OVERDRIVE | Overdrive
Filmische Qualität:   
Regie: Antonio Negret
Darsteller: Scott Eastwood, Freddie Thorp, Clemens Schick, Anna de Armas, Gaia Weiss, Simon Abkarian
Land, Jahr: USA 2017
Laufzeit: 99 Minuten
Genre:
Publikum: ab 12 Jahren
Einschränkungen: G
im Kino: 6/2017
Auf DVD: 10/2017


José Garcia
Foto: universum

Die "Gaunerkomödie", die als Filmgenre insbesondere in den 1950er bis 1970er Jahren ihren Höhepunkt erlebte, brachte immer wieder interessante Filmcharaktere hervor. Unter diesen "sympathischen Gaunern" ragen etwa Cary Grant als Diamantendieb in "Über den Dächern von Nizza" (Alfred Hitchcock, 1955), Audrey Hepburn und Peter OToole in "Wie klaut man eine Million" (William Wyler, 1966), Jean-Paul Belmondo und David Niven in "Das Superhirn" (Gérard Oury, 1969) sowie Robert Redford und Paul Newman in "Der Clou" (George Roy Hill, 1973) heraus. Eine Art Renaissance erlebte dieses Filmgenre vor fünfzehn Jahren mit Steven Spielbergs "Catch me if you can" (2002).

Im nun anlaufenden Spielfilm "Overdrive" verkörpern zwei Hollywood-Jungschauspieler ein "Meisterdieb"-Duo, das sich auf den Diebstahl von Luxus-Sportwagen spezialisiert hat: Die Halbbrüder Andrew (Scott Eastwood) und Garrett Foster (Freddie Thorp) reisen an die französische Riviera, um für einen finanzkräftigen Kunden einen Bugatti 1937 zu stehlen. In einer spektakulären Action-Sequenz gelingt es zwar ihnen, aus einem im rasanten Tempo über die Autobahn fahrenden Lastkraftwagen das sündhaft teure Sammlerstück zu entwenden. Damit haben jedoch für die beiden die Schwierigkeiten erst begonnen. Denn der Sportwagen gehört einem lokalen Gangster, Jacomo Mornier (Simon Abkarian), der die Halbbrüder ganz leicht schnappt. Notgedrungen gehen die beiden Diebe mit Mornier einen Pakt ein: Sie behalten ihr Leben, wenn sie für den Gangster in kürzester Zeit ein besonderes Auto von Morniers Erzfeind Max Klemp (Clemens Schick) stehlen, einen 1962er Ferrari 250 GTO. Sie haben nur wenige Tage Zeit, um ein Team zusammenzustellen, mit dem der Coup gelingen kann. So geraten die Meisterdiebe in Konkurrenzkampf um Marseille zwischen dem etablierten Mafiaboss und dem deutschen Klemp, der sich erst kürzlich an der Riviera niedergelassen hat.
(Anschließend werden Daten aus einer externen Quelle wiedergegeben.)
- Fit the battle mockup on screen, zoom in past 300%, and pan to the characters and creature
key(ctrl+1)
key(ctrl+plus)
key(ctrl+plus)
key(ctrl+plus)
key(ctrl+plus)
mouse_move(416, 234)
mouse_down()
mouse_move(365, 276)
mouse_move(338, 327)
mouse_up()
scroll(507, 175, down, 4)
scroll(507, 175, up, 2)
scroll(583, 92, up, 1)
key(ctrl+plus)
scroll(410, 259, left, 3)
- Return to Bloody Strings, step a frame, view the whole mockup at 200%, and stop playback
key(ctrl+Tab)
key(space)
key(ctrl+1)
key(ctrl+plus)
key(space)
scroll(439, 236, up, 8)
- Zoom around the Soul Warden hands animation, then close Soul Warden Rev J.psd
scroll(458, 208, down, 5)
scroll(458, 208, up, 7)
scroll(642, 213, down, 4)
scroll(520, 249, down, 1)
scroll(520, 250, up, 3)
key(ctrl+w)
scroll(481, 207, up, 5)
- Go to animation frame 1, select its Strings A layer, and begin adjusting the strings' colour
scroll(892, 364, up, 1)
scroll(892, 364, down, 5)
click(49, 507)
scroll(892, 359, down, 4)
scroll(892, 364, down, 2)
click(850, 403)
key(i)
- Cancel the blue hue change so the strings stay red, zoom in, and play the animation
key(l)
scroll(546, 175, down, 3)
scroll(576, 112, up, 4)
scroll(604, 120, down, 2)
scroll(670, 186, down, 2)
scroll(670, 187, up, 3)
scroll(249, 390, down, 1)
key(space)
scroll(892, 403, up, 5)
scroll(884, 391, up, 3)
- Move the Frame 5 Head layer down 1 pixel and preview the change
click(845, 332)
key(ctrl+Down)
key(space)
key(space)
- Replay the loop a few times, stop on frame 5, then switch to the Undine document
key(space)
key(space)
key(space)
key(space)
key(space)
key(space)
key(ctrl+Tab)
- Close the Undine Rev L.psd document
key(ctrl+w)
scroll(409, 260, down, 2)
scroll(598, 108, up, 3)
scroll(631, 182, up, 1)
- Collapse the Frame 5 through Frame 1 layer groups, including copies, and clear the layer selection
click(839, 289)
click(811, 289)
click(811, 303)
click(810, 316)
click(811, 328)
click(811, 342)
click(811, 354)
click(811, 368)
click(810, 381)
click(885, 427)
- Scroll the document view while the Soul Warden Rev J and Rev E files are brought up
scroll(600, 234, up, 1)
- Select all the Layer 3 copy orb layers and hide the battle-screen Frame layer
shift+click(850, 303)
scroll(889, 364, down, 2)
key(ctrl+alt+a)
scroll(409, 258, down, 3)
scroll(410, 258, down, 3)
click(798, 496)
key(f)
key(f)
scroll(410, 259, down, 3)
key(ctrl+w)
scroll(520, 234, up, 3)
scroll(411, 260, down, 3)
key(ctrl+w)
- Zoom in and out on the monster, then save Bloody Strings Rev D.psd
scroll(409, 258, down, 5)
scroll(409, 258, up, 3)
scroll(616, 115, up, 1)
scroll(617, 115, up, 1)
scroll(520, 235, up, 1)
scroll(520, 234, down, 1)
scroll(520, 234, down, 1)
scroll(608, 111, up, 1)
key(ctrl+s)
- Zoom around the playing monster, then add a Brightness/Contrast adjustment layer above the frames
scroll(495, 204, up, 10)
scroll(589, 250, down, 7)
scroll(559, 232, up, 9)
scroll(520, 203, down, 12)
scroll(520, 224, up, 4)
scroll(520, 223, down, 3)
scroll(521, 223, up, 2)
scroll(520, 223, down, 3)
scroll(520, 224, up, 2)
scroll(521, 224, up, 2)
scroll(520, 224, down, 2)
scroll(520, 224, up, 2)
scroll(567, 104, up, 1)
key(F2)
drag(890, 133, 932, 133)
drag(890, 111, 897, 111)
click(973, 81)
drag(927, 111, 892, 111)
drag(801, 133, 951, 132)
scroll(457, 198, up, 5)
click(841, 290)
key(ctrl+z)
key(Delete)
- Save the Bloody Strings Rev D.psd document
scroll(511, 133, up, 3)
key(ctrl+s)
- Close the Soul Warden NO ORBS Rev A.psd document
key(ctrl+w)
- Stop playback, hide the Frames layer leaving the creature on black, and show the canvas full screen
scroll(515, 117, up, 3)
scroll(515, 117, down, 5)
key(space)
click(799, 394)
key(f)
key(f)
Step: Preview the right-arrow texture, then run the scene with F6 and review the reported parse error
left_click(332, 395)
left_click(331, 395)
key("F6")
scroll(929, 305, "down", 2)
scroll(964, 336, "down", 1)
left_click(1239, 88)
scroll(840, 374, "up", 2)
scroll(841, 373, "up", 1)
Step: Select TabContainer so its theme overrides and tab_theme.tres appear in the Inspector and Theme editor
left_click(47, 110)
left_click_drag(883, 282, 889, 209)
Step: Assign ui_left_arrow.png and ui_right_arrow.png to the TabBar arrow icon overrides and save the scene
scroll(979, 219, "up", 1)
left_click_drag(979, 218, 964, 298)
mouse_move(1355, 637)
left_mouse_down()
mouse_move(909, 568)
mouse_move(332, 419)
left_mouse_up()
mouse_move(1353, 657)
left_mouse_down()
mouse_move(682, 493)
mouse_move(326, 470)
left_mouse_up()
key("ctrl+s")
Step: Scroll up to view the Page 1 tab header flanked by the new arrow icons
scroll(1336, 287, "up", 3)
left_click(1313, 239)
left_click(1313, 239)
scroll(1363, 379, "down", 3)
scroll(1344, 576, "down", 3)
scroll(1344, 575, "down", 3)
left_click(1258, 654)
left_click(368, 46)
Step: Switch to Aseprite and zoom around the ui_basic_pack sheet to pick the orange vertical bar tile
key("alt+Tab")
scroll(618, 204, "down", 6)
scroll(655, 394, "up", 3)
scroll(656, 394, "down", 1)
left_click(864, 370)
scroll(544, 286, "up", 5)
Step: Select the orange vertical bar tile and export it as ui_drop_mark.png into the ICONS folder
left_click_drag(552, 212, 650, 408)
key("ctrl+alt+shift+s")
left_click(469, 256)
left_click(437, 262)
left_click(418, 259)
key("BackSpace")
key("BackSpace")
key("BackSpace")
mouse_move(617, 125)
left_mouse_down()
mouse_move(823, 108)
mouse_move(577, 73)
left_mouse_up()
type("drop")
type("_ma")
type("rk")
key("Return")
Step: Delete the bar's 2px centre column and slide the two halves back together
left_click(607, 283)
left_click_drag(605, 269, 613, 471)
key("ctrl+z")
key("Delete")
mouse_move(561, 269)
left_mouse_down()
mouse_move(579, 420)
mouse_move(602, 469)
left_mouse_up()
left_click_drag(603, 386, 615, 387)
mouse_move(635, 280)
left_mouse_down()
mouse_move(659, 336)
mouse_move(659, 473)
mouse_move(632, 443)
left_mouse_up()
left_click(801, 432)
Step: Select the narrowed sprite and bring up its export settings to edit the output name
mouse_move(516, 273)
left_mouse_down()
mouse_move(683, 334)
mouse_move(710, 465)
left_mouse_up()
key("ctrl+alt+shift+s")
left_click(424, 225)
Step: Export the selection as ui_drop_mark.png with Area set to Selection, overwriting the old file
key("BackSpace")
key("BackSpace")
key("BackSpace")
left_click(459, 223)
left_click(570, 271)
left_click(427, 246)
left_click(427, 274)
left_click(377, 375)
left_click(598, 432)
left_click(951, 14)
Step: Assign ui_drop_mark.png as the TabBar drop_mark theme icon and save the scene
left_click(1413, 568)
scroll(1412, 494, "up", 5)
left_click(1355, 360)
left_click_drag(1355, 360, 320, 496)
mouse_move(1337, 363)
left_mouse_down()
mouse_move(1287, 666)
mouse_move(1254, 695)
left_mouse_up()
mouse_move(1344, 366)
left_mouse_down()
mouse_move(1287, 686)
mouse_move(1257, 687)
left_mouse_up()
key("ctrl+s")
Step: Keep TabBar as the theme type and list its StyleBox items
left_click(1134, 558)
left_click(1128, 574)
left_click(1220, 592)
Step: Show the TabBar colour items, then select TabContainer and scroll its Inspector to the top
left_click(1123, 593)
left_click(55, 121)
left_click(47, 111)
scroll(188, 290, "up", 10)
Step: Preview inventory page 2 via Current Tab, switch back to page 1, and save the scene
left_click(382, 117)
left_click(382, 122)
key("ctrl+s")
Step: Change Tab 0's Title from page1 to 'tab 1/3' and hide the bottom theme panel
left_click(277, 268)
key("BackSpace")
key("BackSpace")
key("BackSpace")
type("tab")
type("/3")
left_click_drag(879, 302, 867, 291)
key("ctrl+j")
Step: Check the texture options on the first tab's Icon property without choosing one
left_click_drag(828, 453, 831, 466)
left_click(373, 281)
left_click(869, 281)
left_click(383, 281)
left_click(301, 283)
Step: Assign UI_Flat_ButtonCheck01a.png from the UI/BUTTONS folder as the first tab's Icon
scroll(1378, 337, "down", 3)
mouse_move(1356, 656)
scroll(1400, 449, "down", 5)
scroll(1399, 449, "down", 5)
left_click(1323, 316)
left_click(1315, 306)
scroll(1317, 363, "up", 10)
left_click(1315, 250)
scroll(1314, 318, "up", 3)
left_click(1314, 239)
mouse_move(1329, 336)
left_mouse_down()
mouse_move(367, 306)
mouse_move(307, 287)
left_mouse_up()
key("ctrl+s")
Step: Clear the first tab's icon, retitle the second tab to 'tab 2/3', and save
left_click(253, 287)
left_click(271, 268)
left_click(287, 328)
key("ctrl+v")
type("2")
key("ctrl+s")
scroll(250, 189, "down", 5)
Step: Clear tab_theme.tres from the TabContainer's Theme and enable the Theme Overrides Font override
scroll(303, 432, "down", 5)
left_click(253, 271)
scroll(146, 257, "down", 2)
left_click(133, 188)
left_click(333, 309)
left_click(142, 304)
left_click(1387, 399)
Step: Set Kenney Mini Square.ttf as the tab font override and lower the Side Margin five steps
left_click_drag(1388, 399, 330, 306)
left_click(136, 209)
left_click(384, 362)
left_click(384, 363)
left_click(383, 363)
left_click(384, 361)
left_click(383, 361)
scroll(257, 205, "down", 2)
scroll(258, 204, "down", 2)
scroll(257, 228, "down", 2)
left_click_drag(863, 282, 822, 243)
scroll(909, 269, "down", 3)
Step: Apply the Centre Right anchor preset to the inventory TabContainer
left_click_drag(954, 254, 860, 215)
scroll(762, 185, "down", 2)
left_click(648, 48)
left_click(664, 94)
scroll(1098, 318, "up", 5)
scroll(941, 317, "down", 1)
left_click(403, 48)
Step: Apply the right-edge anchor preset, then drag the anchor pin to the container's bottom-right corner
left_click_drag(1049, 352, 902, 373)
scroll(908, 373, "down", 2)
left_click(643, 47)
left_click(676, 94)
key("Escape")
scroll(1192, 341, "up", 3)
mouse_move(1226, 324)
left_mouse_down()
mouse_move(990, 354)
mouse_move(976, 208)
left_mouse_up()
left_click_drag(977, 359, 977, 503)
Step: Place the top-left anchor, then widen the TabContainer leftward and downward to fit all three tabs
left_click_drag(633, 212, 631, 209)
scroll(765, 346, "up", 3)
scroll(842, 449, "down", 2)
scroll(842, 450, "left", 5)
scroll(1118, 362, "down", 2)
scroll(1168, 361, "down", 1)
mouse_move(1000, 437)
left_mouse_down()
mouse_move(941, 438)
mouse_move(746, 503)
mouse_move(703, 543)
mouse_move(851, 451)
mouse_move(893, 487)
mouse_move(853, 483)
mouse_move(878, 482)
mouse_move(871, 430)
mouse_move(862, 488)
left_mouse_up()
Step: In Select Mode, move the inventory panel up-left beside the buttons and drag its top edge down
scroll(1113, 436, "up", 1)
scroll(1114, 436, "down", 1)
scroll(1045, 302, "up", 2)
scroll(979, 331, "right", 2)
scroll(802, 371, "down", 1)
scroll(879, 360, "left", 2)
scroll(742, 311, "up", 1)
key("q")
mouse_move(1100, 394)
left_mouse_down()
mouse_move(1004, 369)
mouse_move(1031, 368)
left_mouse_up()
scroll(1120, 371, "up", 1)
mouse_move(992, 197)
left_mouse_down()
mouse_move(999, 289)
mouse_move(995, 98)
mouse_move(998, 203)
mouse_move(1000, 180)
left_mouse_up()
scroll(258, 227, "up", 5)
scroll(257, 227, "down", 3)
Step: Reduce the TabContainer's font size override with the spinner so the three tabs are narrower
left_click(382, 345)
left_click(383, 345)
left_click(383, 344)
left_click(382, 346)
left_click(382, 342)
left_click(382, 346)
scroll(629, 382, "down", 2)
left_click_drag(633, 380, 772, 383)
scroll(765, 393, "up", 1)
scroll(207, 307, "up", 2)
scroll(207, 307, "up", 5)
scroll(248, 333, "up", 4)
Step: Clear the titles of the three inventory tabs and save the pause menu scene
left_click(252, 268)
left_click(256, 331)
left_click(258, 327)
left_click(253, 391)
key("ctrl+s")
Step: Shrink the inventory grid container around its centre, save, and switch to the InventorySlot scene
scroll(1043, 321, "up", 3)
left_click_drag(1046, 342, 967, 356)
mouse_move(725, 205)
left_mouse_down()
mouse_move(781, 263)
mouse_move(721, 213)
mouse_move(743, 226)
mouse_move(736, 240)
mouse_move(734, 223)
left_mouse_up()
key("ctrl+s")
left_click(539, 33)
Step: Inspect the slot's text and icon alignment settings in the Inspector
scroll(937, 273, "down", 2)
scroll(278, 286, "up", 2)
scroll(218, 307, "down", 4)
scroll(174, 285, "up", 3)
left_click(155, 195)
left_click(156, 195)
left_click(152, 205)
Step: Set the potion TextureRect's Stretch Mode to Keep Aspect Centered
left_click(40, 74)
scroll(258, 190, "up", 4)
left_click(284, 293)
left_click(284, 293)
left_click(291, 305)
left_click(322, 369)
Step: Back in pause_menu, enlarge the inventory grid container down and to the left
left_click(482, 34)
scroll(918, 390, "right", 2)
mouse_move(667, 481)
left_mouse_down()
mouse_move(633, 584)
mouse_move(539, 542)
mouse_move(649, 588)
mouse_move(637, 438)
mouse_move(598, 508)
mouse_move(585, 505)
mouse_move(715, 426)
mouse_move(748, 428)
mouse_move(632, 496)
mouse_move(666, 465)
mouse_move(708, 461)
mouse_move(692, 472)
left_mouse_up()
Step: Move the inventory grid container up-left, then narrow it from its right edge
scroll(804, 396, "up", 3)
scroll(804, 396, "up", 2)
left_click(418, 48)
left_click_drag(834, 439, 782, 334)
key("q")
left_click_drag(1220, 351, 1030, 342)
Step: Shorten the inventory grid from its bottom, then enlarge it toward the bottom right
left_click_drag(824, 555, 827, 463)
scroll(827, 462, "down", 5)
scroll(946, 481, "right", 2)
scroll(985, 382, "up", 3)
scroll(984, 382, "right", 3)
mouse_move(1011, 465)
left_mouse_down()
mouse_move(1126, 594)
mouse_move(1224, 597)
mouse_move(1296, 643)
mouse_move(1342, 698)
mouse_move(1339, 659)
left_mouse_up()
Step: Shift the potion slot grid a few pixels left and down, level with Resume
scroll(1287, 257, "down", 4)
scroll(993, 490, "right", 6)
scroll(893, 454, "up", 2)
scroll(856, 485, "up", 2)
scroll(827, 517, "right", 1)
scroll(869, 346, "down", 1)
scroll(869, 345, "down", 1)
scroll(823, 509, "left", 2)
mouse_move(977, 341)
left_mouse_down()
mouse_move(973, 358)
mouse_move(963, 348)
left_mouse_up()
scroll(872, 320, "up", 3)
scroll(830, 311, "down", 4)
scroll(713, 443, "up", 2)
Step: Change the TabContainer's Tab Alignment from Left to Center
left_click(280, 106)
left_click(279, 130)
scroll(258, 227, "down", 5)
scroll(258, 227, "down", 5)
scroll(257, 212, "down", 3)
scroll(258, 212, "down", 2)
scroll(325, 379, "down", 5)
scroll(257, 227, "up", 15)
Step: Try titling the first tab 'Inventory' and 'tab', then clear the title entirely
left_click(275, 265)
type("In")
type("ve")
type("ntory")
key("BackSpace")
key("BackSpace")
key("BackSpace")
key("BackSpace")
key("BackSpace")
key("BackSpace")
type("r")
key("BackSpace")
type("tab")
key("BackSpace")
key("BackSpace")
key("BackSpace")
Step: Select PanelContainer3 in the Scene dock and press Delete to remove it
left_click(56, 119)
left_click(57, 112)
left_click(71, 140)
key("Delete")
In genretypischer Manier ? der Zuschauer kennt es beispielsweise aus Steven Soderberghs "Ocean´s Eleven" (2001) ? zeichnet das Drehbuch von Michael Brandt und Derek Haas das Anheuern der jeweiligen Spezialisten in einer schnellgeschnittenen Sequenz nach. Zum Team gehören darüber hinaus zwei Frauen: Stepahnie (Ana de Armas) und Devin (Gaia Weiss) stellen dabei im Zeitalter der Gleichberechtigung nicht nur schönes Beiwerk dar. Sie erweisen sich als ebenbürtige Partnerinnen. Dafür wirken die Figurenzeichnungen des französischen Mafiabosses Jacomo Mornier und des deutschen Emporkömmlings Max Klemp klischeehaft, ja teilweise als Karikatur der genretypischen Figuren.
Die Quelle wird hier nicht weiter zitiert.